On 04/10/12 20:28, Rob Vesse wrote:
Andy


Is it worthwhile for us as a PMC to try to adopt a planned regular release
cycle?

This could either be dates when we aim to produce a new release e.g. 1st
of the month each quarter or it could just be a general aim of a new
release within N months of the previous release e.g. 3 months after the
previous release.

The latter might be a better option for us as it gives us the flexibility
to make a new release sooner if there are important changes/fixes we want
to get out to users but also gives users some guarantee of when to expect
a new release.

Now there may be times when we can't meet the target because we have less
time to devote to the project, larger refactors/new features may require
more significant testing and hardening periods etc. but it might be nice
for us to aim to do this.

Yes - a good discussion to have including what the general release criteria are.

Also, I thought the community testing of SDB went rather well. Calling a release, getting reports before having to freeze for the vote is a good thing. We can keep the vote to 3 days. A long vote seems to gain us little.
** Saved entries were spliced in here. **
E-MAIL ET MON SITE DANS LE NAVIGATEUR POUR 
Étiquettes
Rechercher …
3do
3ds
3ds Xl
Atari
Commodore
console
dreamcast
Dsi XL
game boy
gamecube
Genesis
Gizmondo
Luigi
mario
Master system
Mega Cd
In past life the target was once every 6 months but that was for the more stable bit. As we need to start removing old stuff (e.g. DAML+OIL, bulk update handlers, ...)

Maybe 3? 4? months?

But it can be too frequent. Many users will not be upgrading each time (not unreasonably).

It's becoming like Ubuntu LTS and normal releases.

What works for Cray?

We won't always make it - that's for sure. It's a tricky balance to even mention plans because if you meet the tick point a couple of times it becomes "expected" :-) Open source projects just seem to have demand exceeding supply.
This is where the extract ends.